Yazıya da başlamıştım aslında ama gazetede o haberi görünce Urfa notlarını yazmak bir başka güne kaldı.
Büyükşehir Belediyesinde yetkili bir muhterem, Mimarlar Odası Samsun Şubesinin başvurusu sonucu mahkeme tarafından yapımı durdurulmuş olan o sahil yolunu yapmaya devam edeceklerini söylemiş.
Yani bir anlamda "Kanun nizam tanımayız" demiş.
Kusura bakmayın beyler ama bu sözün uyandırdığı algı böyle.
Niye böyle söylüyorum.
Mahkemeler, kanunlarla kurulmuştur.
Kararlarını da yasama organımız olan Büyük Millet Meclisimiz tarafından düzenlenen yaslara göre alırlar.
Mahkeme kararları kamu yararı taşır yani.
Mahkemeler, mecliste düzenlenen yaslara dayanarak karar verdiklerine göre bir başka deyişle 'milli iradenin' sesidir.
Bu nedenledir ki, "Mahkeme durdurdu ama biz o yolu yapmaya devam edeceğiz" denmesine, kimse kusura bakmasın ama başka bir anlam yükleyemiyorum.
Bu torba yasalarla birlikte idarelere iki yıl boyunca mahkeme kararlarını uygulamama gibi bir yetki verildiğini biliyoruz.
O muhterem bu açıklamayı kendilerine verilen o yetkiye dayanarak yapmış olabilir.
Böyle olsa da bu şekilde açıklama yapılması doğru değildir.
Mahkeme kararları yani bir anlamda kanun ve nizam ilkeleri, halkın gözünde itibarsızlaştırılmamalıdır.
Hani nasıl söylenir:
"İpin ucu bir kere kaçmaya görsün"
Vatandaşlar da mahkeme kararlarını dinlememeye başlarsa, ne olur bu ülkenin durumu.

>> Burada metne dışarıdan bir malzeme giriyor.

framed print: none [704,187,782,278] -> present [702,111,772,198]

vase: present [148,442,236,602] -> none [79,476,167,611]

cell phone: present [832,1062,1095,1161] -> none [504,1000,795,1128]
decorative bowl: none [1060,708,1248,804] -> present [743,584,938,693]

Bak mahkemenin iptal kararına rağmen halkımız o parkomatçıların kestikleri cezaları ödemeye devam ediyorlar.
Büyükşehir yönetimi. Mahkeme tarafından uygun bulunmayan bu parkomat uygulamasına da devam edeceğini söylüyor.
Yeni bir düzenleme yapacaklarmış.
Ama o parkomat uygulamasının şu sıralara yasal bir dayanağı bulunmuyor.
Mahkeme tarafından uygulamanın doğru olmadığına karar verilmesine rağmen, aracına ceza uygulanan biri veya birileri parkomat görevlisine "Deli Dumrul'musun sen, ne hakla bana ceza kesiyorsun" derse ve o görevlileriyle aralarında istenmeyen bir durum oluşursa, bunun bedelini kim ödeyecek?
Kanun ve nizam tanımayanlar mı?
Kanun ve nizama uyduğu için başı belaya giren vatandaşlar mı?